### [INFORMATION SHOWN]
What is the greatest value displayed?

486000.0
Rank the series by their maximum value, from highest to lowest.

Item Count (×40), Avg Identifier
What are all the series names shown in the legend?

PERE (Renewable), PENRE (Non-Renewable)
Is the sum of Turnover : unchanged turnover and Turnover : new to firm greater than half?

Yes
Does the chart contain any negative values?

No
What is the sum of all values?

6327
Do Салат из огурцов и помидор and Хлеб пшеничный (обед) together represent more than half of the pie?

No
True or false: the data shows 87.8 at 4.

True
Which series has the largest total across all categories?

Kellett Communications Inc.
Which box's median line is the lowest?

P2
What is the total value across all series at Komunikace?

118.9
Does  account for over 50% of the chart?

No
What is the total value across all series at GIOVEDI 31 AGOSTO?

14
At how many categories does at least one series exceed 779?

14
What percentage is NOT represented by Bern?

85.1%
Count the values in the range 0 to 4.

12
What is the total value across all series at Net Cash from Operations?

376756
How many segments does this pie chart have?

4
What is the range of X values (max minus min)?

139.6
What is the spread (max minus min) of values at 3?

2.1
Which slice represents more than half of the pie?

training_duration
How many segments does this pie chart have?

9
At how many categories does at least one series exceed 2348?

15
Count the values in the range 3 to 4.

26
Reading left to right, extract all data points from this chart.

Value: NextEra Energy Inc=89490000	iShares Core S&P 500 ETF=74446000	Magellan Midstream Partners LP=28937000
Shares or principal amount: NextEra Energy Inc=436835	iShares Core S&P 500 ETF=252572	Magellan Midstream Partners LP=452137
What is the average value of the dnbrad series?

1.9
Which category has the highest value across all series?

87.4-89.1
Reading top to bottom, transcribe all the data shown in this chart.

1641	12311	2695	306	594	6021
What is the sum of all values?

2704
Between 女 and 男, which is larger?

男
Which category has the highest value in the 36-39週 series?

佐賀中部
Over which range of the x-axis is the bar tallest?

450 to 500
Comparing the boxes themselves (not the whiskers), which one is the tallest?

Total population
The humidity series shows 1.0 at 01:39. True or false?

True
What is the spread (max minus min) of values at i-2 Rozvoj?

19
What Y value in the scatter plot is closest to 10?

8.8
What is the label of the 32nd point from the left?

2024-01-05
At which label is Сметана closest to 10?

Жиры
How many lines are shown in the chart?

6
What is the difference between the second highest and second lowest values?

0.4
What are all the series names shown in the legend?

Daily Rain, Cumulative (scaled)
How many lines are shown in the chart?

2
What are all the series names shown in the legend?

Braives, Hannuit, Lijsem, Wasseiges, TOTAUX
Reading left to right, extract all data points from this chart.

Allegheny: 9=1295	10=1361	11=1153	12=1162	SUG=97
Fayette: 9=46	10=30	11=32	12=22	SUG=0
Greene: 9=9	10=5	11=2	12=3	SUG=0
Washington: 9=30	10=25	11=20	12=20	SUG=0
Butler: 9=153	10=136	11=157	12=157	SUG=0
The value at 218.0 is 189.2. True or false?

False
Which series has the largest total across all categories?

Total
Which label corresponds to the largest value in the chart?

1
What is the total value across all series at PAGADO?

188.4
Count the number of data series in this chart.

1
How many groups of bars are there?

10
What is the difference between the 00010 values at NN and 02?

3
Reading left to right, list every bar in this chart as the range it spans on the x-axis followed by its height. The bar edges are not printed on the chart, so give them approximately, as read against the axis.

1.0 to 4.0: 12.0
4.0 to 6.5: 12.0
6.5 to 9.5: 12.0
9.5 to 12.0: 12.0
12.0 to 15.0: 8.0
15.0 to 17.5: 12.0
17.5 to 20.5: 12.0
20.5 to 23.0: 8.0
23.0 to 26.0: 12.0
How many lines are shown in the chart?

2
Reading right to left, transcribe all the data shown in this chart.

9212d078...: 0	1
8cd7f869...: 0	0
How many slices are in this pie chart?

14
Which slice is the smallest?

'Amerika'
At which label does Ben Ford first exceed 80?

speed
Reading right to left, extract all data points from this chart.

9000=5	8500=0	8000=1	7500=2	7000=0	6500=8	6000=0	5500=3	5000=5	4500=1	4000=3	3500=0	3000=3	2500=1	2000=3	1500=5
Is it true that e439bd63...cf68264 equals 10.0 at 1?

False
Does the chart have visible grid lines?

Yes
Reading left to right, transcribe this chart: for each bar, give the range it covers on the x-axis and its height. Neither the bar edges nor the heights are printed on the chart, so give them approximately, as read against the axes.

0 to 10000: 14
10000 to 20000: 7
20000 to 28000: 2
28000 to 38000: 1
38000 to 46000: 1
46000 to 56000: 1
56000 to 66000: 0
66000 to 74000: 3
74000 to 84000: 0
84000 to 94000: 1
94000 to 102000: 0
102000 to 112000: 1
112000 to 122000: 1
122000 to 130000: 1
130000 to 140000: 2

### [DIRECTIVE]
Put every line of the records above into a numbered list, leaving out the blank lines.

### [ANSWER FOR THE TASK]
1. What is the greatest value displayed?
2. 486000.0
3. Rank the series by their maximum value, from highest to lowest.
4. Item Count (×40), Avg Identifier
5. What are all the series names shown in the legend?
6. PERE (Renewable), PENRE (Non-Renewable)
7. Is the sum of Turnover : unchanged turnover and Turnover : new to firm greater than half?
8. Yes
9. Does the chart contain any negative values?
10. No
11. What is the sum of all values?
12. 6327
13. Do Салат из огурцов и помидор and Хлеб пшеничный (обед) together represent more than half of the pie?
14. No
15. True or false: the data shows 87.8 at 4.
16. True
17. Which series has the largest total across all categories?
18. Kellett Communications Inc.
19. Which box's median line is the lowest?
20. P2
21. What is the total value across all series at Komunikace?
22. 118.9
23. Does  account for over 50% of the chart?
24. No
25. What is the total value across all series at GIOVEDI 31 AGOSTO?
26. 14
27. At how many categories does at least one series exceed 779?
28. 14
29. What percentage is NOT represented by Bern?
30. 85.1%
31. Count the values in the range 0 to 4.
32. 12
33. What is the total value across all series at Net Cash from Operations?
34. 376756
35. How many segments does this pie chart have?
36. 4
37. What is the range of X values (max minus min)?
38. 139.6
39. What is the spread (max minus min) of values at 3?
40. 2.1
41. Which slice represents more than half of the pie?
42. training_duration
43. How many segments does this pie chart have?
44. 9
45. At how many categories does at least one series exceed 2348?
46. 15
47. Count the values in the range 3 to 4.
48. 26
49. Reading left to right, extract all data points from this chart.
50. Value: NextEra Energy Inc=89490000	iShares Core S&P 500 ETF=74446000	Magellan Midstream Partners LP=28937000
51. Shares or principal amount: NextEra Energy Inc=436835	iShares Core S&P 500 ETF=252572	Magellan Midstream Partners LP=452137
52. What is the average value of the dnbrad series?
53. 1.9
54. Which category has the highest value across all series?
55. 87.4-89.1
56. Reading top to bottom, transcribe all the data shown in this chart.
57. 1641	12311	2695	306	594	6021
58. What is the sum of all values?
59. 2704
60. Between 女 and 男, which is larger?
61. 男
62. Which category has the highest value in the 36-39週 series?
63. 佐賀中部
64. Over which range of the x-axis is the bar tallest?
65. 450 to 500
66. Comparing the boxes themselves (not the whiskers), which one is the tallest?
67. Total population
68. The humidity series shows 1.0 at 01:39. True or false?
69. True
70. What is the spread (max minus min) of values at i-2 Rozvoj?
71. 19
72. What Y value in the scatter plot is closest to 10?
73. 8.8
74. What is the label of the 32nd point from the left?
75. 2024-01-05
76. At which label is Сметана closest to 10?
77. Жиры
78. How many lines are shown in the chart?
79. 6
80. What is the difference between the second highest and second lowest values?
81. 0.4
82. What are all the series names shown in the legend?
83. Daily Rain, Cumulative (scaled)
84. How many lines are shown in the chart?
85. 2
86. What are all the series names shown in the legend?
87. Braives, Hannuit, Lijsem, Wasseiges, TOTAUX
88. Reading left to right, extract all data points from this chart.
89. Allegheny: 9=1295	10=1361	11=1153	12=1162	SUG=97
90. Fayette: 9=46	10=30	11=32	12=22	SUG=0
91. Greene: 9=9	10=5	11=2	12=3	SUG=0
92. Washington: 9=30	10=25	11=20	12=20	SUG=0
93. Butler: 9=153	10=136	11=157	12=157	SUG=0
94. The value at 218.0 is 189.2. True or false?
95. False
96. Which series has the largest total across all categories?
97. Total
98. Which label corresponds to the largest value in the chart?
99. 1
100. What is the total value across all series at PAGADO?
101. 188.4
102. Count the number of data series in this chart.
103. 1
104. How many groups of bars are there?
105. 10
106. What is the difference between the 00010 values at NN and 02?
107. 3
108. Reading left to right, list every bar in this chart as the range it spans on the x-axis followed by its height. The bar edges are not printed on the chart, so give them approximately, as read against the axis.
109. 1.0 to 4.0: 12.0
110. 4.0 to 6.5: 12.0
111. 6.5 to 9.5: 12.0
112. 9.5 to 12.0: 12.0
113. 12.0 to 15.0: 8.0
114. 15.0 to 17.5: 12.0
115. 17.5 to 20.5: 12.0
116. 20.5 to 23.0: 8.0
117. 23.0 to 26.0: 12.0
118. How many lines are shown in the chart?
119. 2
120. Reading right to left, transcribe all the data shown in this chart.
121. 9212d078...: 0	1
122. 8cd7f869...: 0	0
123. How many slices are in this pie chart?
124. 14
125. Which slice is the smallest?
126. 'Amerika'
127. At which label does Ben Ford first exceed 80?
128. speed
129. Reading right to left, extract all data points from this chart.
130. 9000=5	8500=0	8000=1	7500=2	7000=0	6500=8	6000=0	5500=3	5000=5	4500=1	4000=3	3500=0	3000=3	2500=1	2000=3	1500=5
131. Is it true that e439bd63...cf68264 equals 10.0 at 1?
132. False
133. Does the chart have visible grid lines?
134. Yes
135. Reading left to right, transcribe this chart: for each bar, give the range it covers on the x-axis and its height. Neither the bar edges nor the heights are printed on the chart, so give them approximately, as read against the axes.
136. 0 to 10000: 14
137. 10000 to 20000: 7
138. 20000 to 28000: 2
139. 28000 to 38000: 1
140. 38000 to 46000: 1
141. 46000 to 56000: 1
142. 56000 to 66000: 0
143. 66000 to 74000: 3
144. 74000 to 84000: 0
145. 84000 to 94000: 1
146. 94000 to 102000: 0
147. 102000 to 112000: 1
148. 112000 to 122000: 1
149. 122000 to 130000: 1
150. 130000 to 140000: 2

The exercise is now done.